On Thursday, 30 November 2017 at 10:19:18 UTC, Walter Bright
wrote:
On 11/27/2017 7:01 PM, A Guy With an Opinion wrote:
+- Unicode support is good. Although I think D's string type
should have probably been utf16 by default. Especially
considering the utf module states:
"UTF character support is restricted to '\u0000' <= character
<= '\U0010FFFF'."
Seems like the natural fit for me. Plus for the vast majority
of use cases I am pretty guaranteed a char = codepoint. Not
the biggest issue in the world and maybe I'm just being overly
critical here.
Sooner or later your code will exhibit bugs if it assumes that
char==codepoint with UTF16, because of surrogate pairs.
https://stackoverflow.com/questions/5903008/what-is-a-surrogate-pair-in-java
As far as I can tell, pretty much the only users of UTF16 are
Windows programs. Everyone else uses UTF8 or UCS32.
I recommend using UTF8.
As long as you understand it's limitations I think most bugs can
be avoided. Where UTF16 breaks down, is pretty well defined.

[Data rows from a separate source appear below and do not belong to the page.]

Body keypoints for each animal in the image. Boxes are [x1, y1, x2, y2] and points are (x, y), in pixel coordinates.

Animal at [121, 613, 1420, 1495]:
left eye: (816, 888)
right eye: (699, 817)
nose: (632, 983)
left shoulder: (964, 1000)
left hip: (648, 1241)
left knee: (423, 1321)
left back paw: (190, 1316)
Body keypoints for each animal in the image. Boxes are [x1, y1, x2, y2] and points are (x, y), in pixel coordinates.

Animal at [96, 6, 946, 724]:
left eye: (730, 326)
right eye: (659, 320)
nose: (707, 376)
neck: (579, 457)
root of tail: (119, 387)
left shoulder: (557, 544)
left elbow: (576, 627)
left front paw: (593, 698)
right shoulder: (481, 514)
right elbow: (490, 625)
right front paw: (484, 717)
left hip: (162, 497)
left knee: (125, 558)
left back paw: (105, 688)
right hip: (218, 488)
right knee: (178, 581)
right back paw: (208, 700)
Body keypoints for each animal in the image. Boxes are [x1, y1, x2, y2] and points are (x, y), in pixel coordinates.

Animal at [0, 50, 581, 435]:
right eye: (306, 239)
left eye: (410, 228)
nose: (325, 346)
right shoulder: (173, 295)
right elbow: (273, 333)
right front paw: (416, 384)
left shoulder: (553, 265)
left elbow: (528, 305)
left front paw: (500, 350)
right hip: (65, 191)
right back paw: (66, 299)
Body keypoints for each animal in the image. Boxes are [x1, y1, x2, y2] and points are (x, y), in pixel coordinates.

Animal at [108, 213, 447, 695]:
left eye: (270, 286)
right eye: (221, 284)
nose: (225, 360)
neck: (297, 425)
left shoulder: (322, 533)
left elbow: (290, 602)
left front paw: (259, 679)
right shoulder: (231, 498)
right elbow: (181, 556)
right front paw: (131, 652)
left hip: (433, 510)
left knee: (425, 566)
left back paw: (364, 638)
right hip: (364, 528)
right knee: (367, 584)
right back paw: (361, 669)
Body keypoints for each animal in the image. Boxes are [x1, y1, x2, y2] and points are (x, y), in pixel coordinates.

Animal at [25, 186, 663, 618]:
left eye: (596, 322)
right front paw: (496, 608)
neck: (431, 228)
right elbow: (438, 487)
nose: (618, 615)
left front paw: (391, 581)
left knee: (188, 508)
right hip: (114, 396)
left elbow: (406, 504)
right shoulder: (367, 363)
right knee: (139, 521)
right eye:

Also, super rare. I think UTF32 would be great to, but it seems
like just a waste of space 99% of the time. UTF8 isn't horrible,
I am not going to never use D because it uses UTF8 (that would be
silly). Especially when wstring also seems baked into the
language. However, it can complicate code because you pretty much
always have to assume character != codepoint outside of ASCII. I
can see a reasonable person arguing that it forcing you assume
character != code point is actually a good thing. And that is a
valid opinion.